## SUPPLIED TEXT

________________________

Where does your ‘willing suspension of disbelief’ stop?

I have very little problem suspending disbelief in any fantasy or superhero story. In things like cop or military stories anything that makes it clear that they didn’t spend a second of time researching. If you make even a minor mistake that any former JROTC cadet would catch then I’m out. Or when a general is the direct combat commander of a squad and captains are doing the jobs of privates. Or command level cops doing street cop work. Things like that. I am able to suspend my disbelief with Law and Order when they have improbable situations because they tend to get the little details right.

Movies where characters act completely unlike how normal humans act like only so the plot can progress.

How many movies feature an armed bad guy that has two cops show up behind him, the cops yell DROP YOUR GUN only for the bad guy to rather easily turn around easily kill both cops? As we seen in real life 99/100 times the bad guy gets 30 bullets in him.

Or the infamous “Bad guy holds important person hostage with a knife/gun to their head and tells the heroes Drop Your Gun”. Why would you give up your only advantage? The only time it makes sense is when the bad guys henchmen are around which means just killing the bad guy won’t work.

He took it out of the frame first.

But still, folding an old painting is probably going to crack it, if not crease it. So the complaint still stands.

This reminds me of one of Dan Brown’s worse novels, Deception Point. In his novel, a rogue U.S. government agency director goes to immense lengths to fake evidence of extraterrestrial life and thus influence a U.S. election outcome - all for…what? Because he wants NASA to have a bigger budget, that’s all.

________________________

## DATASET EXTRACT
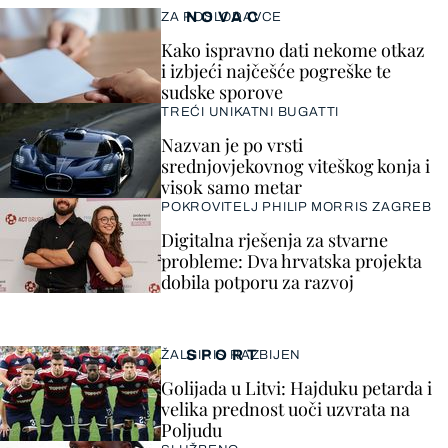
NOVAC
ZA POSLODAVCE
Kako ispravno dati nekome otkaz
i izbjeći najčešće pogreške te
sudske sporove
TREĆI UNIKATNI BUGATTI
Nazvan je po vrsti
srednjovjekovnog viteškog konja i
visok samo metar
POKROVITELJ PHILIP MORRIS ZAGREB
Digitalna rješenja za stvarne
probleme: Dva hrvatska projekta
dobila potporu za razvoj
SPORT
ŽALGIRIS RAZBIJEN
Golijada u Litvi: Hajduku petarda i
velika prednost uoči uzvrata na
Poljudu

________________________

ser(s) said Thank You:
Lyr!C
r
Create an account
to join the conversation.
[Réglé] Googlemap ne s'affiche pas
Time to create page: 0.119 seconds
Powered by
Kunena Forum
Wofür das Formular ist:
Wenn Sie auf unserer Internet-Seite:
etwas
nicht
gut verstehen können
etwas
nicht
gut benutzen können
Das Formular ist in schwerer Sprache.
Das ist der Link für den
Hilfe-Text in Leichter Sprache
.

________________________

## EXERCISE INSTRUCTIONS
A - From the discussion of suspending disbelief, give again the passage starting with "Or the infamous" and going on through "budget, that’s all.", word for word.
B - In the discussion of suspending disbelief, why does the rogue agency director in Deception Point fake evidence of extraterrestrial life?

## ANSWERS PROVIDED
A -
Or the infamous “Bad guy holds important person hostage with a knife/gun to their head and tells the heroes Drop Your Gun”. Why would you give up your only advantage? The only time it makes sense is when the bad guys henchmen are around which means just killing the bad guy won’t work.

He took it out of the frame first.

But still, folding an old painting is probably going to crack it, if not crease it. So the complaint still stands.

This reminds me of one of Dan Brown’s worse novels, Deception Point. In his novel, a rogue U.S. government agency director goes to immense lengths to fake evidence of extraterrestrial life and thus influence a U.S. election outcome - all for…what? Because he wants NASA to have a bigger budget, that’s all.

B - He wants NASA to have a bigger budget.